Kahne's victory Sunday swatted away any Bowyer hopes of making the playoffs by points. Kahne is 20th in the Cup standings, but his victory propels him in and has cut the number of winless drivers who have made the playoffs to at most four.

Thanks to a crash at Indianapolis, Bowyer now ranks fifth among the winless. He went from 54 points ahead of the provisional playoff cutoff with seven races remaining to 33 points behind with six left in the NASCAR regular season.

"To be dead honest with you, that's a relief," Bowyer said Tuesday. "I hate racing looking over your shoulder, worrying about just being solid and do what the leader does and just get you a good finish because without somebody winning, you're going to be a part of the Chase [playoffs].

"I want to be part of the Chase because we went out and won a race and earned it. Some of these cars that are in the Chase, they're 20th place. That's not a Chase-worthy deal, but those are the rules."

Riding a 169-race winless streak into the NASCAR Cup race this weekend at Pocono Raceway, Bowyer needs a win regardless of what it means when it comes to the postseason. Bowyer has three runner-up finishes and eight top-10 finishes in the 20 races but dropped to 11th in the points after finishing 30th at Indianapolis.

"We've got to get a win -- there's no ifs, ands or buts about it," Bowyer said. "Kasey winning that race didn't help our cause any, but I've said from Day 1, I want to win a race.

"I need to win a race for myself, for our race team and everything else. ... Without winning a race, even if you made the Chase, I don't feel like I'm back where I'm capable of being."

But what about the playoffs? Does making the playoffs define one's season?

"It's a big deal," Bowyer said. "And the answer is yes. But when I see teams that are 20th in points and haven't hardly scratched the top 10 make it, I think that diminishes the value of the Chase and the playoffs.

"If I'm a promoter and I have 16 teams that are going to compete for a championship, I want my 16 best teams.

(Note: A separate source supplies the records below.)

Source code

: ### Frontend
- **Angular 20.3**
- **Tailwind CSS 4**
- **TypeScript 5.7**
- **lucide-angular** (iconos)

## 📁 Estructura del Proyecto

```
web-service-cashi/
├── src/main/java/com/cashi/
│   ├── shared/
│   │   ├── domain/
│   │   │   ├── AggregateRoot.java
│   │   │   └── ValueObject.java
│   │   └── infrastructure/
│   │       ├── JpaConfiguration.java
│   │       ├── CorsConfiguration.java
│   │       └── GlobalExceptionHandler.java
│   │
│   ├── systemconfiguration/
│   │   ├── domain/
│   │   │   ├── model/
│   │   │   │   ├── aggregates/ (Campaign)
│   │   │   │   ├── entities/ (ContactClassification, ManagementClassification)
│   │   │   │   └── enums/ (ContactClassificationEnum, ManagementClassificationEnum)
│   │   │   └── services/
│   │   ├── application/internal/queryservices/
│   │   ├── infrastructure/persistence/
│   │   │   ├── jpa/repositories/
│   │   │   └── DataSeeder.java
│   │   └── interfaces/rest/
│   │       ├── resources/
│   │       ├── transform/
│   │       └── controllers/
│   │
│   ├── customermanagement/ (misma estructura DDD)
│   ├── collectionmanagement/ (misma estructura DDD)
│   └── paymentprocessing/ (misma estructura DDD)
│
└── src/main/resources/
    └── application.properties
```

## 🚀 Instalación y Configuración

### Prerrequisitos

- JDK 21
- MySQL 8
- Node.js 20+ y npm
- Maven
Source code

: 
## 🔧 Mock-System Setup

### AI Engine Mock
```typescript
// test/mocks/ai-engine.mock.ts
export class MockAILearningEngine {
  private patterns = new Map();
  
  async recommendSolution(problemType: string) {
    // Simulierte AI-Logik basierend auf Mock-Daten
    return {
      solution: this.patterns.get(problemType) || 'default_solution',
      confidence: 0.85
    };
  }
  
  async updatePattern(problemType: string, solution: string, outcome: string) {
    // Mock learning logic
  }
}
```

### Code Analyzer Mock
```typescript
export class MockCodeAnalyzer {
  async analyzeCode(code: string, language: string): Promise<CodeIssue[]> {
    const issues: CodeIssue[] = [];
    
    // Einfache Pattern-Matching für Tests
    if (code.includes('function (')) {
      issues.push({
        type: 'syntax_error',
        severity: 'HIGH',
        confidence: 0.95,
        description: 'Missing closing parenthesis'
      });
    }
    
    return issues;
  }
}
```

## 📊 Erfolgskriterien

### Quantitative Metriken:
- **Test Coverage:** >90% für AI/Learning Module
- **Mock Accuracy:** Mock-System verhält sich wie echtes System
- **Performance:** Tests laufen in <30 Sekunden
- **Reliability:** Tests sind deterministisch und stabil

I don't want a team in it that I know is going to go out in the first round in."

The point of the playoff system, though, is to have that underdog as part of the championship hunt. Kind of like the conference champions in the NCAA tournament who end up as the 15th or 16th seeds.

"The problem is in our world is you don't start to trip across something to start winning races," Bowyer said.

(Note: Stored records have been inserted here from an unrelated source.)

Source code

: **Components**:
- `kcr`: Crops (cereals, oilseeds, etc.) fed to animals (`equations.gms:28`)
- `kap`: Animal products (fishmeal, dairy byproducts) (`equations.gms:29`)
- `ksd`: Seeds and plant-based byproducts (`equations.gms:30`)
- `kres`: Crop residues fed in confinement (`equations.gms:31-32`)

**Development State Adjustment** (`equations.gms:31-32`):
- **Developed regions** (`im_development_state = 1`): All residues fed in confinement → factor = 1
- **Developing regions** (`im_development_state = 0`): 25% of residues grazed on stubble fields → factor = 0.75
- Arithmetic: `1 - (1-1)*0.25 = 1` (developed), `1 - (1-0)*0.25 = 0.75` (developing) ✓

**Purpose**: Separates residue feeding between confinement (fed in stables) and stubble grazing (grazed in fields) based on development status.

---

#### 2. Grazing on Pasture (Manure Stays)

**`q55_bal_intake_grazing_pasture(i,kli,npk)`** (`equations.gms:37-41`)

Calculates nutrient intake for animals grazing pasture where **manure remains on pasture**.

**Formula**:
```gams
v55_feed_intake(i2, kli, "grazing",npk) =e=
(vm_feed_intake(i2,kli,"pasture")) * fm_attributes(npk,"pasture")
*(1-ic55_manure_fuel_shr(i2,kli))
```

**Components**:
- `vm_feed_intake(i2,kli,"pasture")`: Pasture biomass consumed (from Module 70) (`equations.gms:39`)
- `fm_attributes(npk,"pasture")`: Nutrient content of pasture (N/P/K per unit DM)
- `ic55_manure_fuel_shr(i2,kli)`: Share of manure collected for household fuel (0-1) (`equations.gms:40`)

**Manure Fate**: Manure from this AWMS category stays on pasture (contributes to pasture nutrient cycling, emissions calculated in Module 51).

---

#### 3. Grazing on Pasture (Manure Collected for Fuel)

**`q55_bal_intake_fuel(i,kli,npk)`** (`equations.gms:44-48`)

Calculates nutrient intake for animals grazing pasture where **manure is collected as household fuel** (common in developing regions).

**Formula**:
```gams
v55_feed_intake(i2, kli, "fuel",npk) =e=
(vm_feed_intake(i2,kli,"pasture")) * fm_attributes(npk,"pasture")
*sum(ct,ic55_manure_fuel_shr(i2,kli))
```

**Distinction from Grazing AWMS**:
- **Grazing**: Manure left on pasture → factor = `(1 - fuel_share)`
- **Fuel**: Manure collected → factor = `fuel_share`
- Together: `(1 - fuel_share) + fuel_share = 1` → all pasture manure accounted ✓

Bowyer spoke Tuesday while unveiling his paint scheme -- a tribute Carolina Ford Dealers design to recognize Mark Martin's success in what is now the Xfinity Series -- for Darlington Raceway in September. He was a little sore from the violent Indianapolis crash, where he tried to avoid running into the cars in front of him, darted into the inside wall and bounced back into traffic, where he got tagged and spun around by teammate Kurt Busch.

"It was just a weird situation where we were bearing down on them so fast, it was kind of just an evasive move to try to not wreck and ended up wrecking big time," Bowyer said. "Thank God for safety [initiatives].

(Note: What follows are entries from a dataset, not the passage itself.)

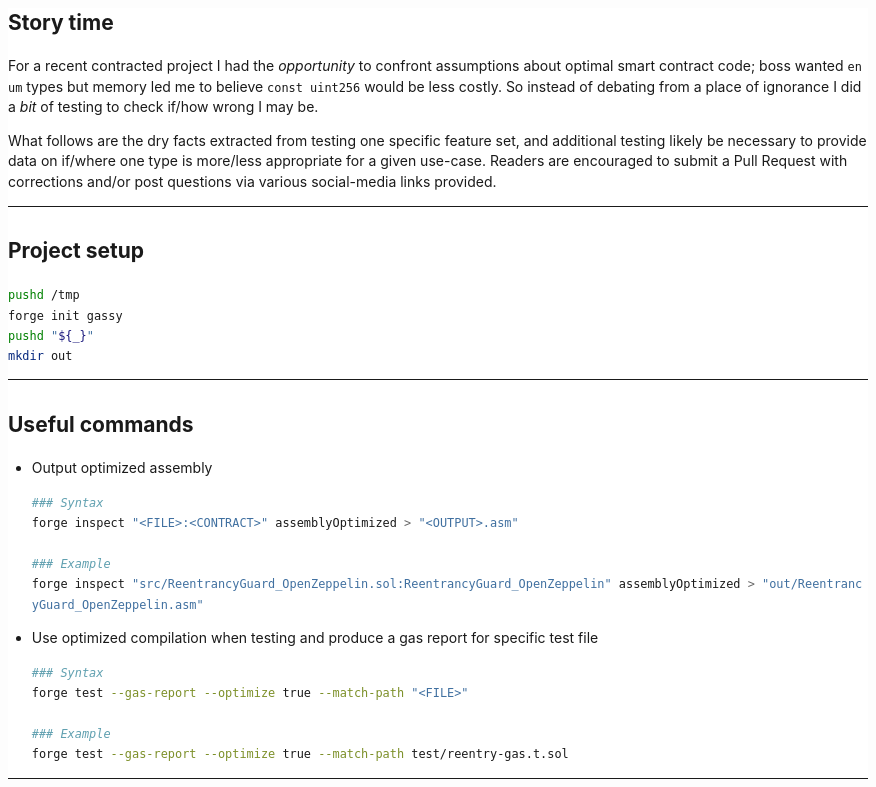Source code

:
## Story time
[heading__story_time]: #story-time


For a recent contracted project I had the _opportunity_ to confront assumptions
about optimal smart contract code; boss wanted `enum` types but memory led me
to believe `const uint256` would be less costly.  So instead of debating from a
place of ignorance I did a _bit_ of testing to check if/how wrong I may be.

What follows are the dry facts extracted from testing one specific feature set,
and additional testing likely be necessary to provide data on if/where one type
is more/less appropriate for a given use-case.  Readers are encouraged to
submit a Pull Request with corrections and/or post questions via various
social-media links provided.


______


## Project setup
[heading__project_setup]: #project-setup


```bash
pushd /tmp
forge init gassy
pushd "${_}"
mkdir out
```


______


## Useful commands
[heading__useful_commands]: #useful-commands

- Output optimized assembly
   ```bash
   ### Syntax
   forge inspect "<FILE>:<CONTRACT>" assemblyOptimized > "<OUTPUT>.asm"

   ### Example
   forge inspect "src/ReentrancyGuard_OpenZeppelin.sol:ReentrancyGuard_OpenZeppelin" assemblyOptimized > "out/ReentrancyGuard_OpenZeppelin.asm"
   ```
- Use optimized compilation when testing and produce a gas report for specific test file
   ```bash
   ### Syntax
   forge test --gas-report --optimize true --match-path "<FILE>"

   ### Example
   forge test --gas-report --optimize true --match-path test/reentry-gas.t.sol
   ```


______


[heading__tldr]: #tldr
[heading__reentrancy_guards]: #reentrancy-guards
[heading__reentrancyguard_enum]: #reentrancyguard_enum
[heading__reentrancyguard_enum_transient]: #reentrancyguard_enum_transient
[heading__reentrancyguard_openzeppelin]: #reentrancyguard_openzeppelin
[heading__reentrancyguard_openzeppelin_transient]: #reentrancyguard_openzeppelin_transient
[heading__implementations_and_tests]: #implementations-and-tests
[heading__implments_reentrancyguard]: #implments_reentrancyguard
[heading__reentrancy_tests]: #reentrancy-tests
[heading__assembly_differences]: #assembly-differences
[heading__srcimplments_reentrancyguard_enumsol_vs_srcimplments_reentrancyguard_enum_transientsol]: #srcimplments_reentrancyguard_enumsol-vs-srcimplments_reentrancyguard_enum_transientsol
[heading__srcimplments_reentrancyguard_openzeppelinsol_vs_srcimplments_reentrancyguard_openzeppelin_transientsol]: #srcimplments_reentrancyguard_openzeppelinsol-vs-srcimplments_reentrancyguard_openzeppelin_transientsol
[heading__srcimplments_reentrancyguard_openzeppelinsol_vs_srcimplments_reentrancyguard_enumsol]: #srcimplments_reentrancyguard_openzeppelinsol-vs-srcimplments_reentrancyguard_enumsol
[heading__gas_usage]: #gas-usage
[heading__thoughts_and_additional_comments]: #thoughts-and-additional-comments
[solidity-lang-blog__transient-storage]: https://soliditylang.org/blog/2024/01/26/transient-storage/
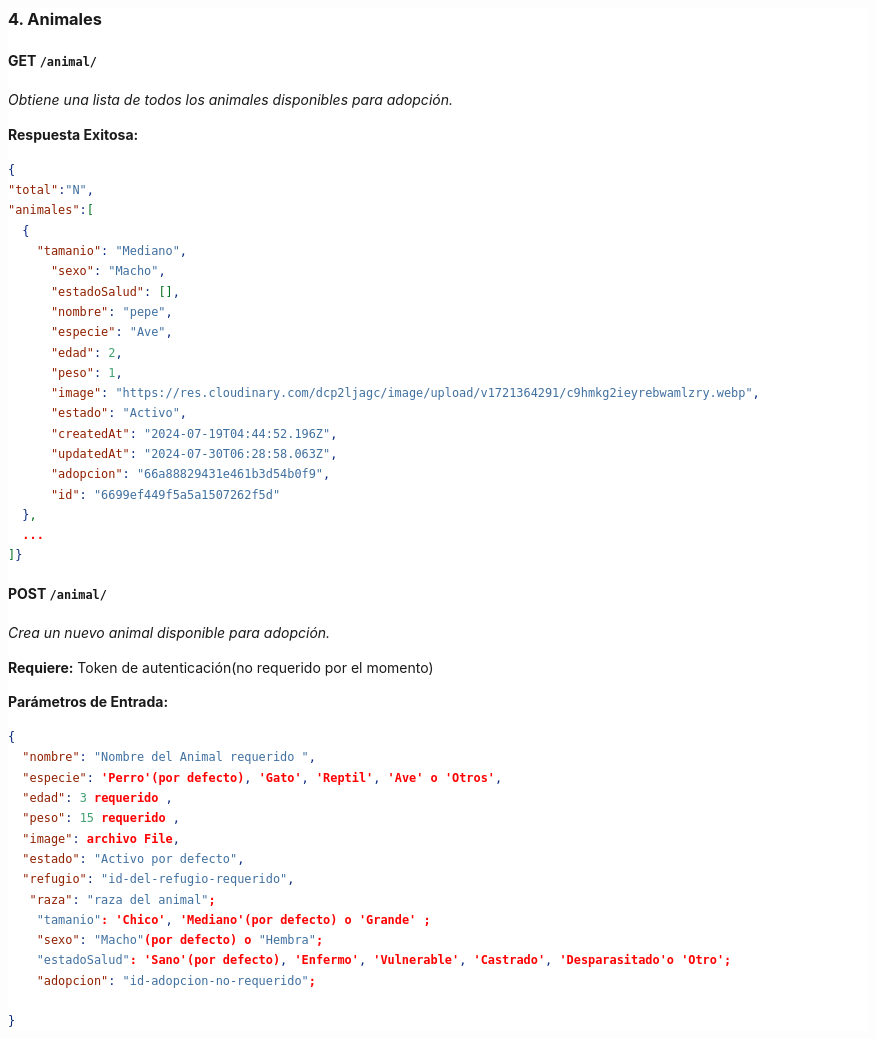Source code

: ### 4. Animales

#### **GET** `/animal/`

_Obtiene una lista de todos los animales disponibles para adopción._

**Respuesta Exitosa:**

```json
{
"total":"N",
"animales":[
  {
    "tamanio": "Mediano",
      "sexo": "Macho",
      "estadoSalud": [],
      "nombre": "pepe",
      "especie": "Ave",
      "edad": 2,
      "peso": 1,
      "image": "https://res.cloudinary.com/dcp2ljagc/image/upload/v1721364291/c9hmkg2ieyrebwamlzry.webp",
      "estado": "Activo",
      "createdAt": "2024-07-19T04:44:52.196Z",
      "updatedAt": "2024-07-30T06:28:58.063Z",
      "adopcion": "66a88829431e461b3d54b0f9",
      "id": "6699ef449f5a5a1507262f5d"
  },
  ...
]}
```

#### **POST** `/animal/`

_Crea un nuevo animal disponible para adopción._

**Requiere:** Token de autenticación(no requerido por el momento)

**Parámetros de Entrada:**

```json
{
  "nombre": "Nombre del Animal requerido ",
  "especie": 'Perro'(por defecto), 'Gato', 'Reptil', 'Ave' o 'Otros',
  "edad": 3 requerido ,
  "peso": 15 requerido ,
  "image": archivo File,
  "estado": "Activo por defecto",
  "refugio": "id-del-refugio-requerido",
   "raza": "raza del animal";
	"tamanio": 'Chico', 'Mediano'(por defecto) o 'Grande' ;
	"sexo": "Macho"(por defecto) o "Hembra";
	"estadoSalud": 'Sano'(por defecto), 'Enfermo', 'Vulnerable', 'Castrado', 'Desparasitado'o 'Otro';
	"adopcion": "id-adopcion-no-requerido";

}
```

"I'm telling you -- that was a hard lick. Then Kurt hit me hard again. It's amazing you can walk out of those things and head to the house and wake up a little bit sore instead of in a hospital."

As he bounced back from the wall, Bowyer barely missed the tire barrier in front of the foam attenuator at the start of the outside pit-road wall.

"That impact on a blow like that, it was going to shoot me back out there anyway even if there wasn't a SAFER barrier on it," Bowyer said. "Where I was lucky is I didn't catch the end of that pit-road wall.

"I spun back around a couple of different times. I saw it. I knew I was pretty close to being teed up to it, and that's when I kind of hunched down and said, 'Oh s---. Hope I don't hit that.' "

The tire barrier is designed to keep drivers from hitting the blunt edge of the wall.

"Usually when you hit those [tires], those are the ones that throw you up in the air," Bowyer said. "You don't want to be up in the air with cars coming at you on that narrow straightaway. Honestly, as fast as things happen, that was going through my mind."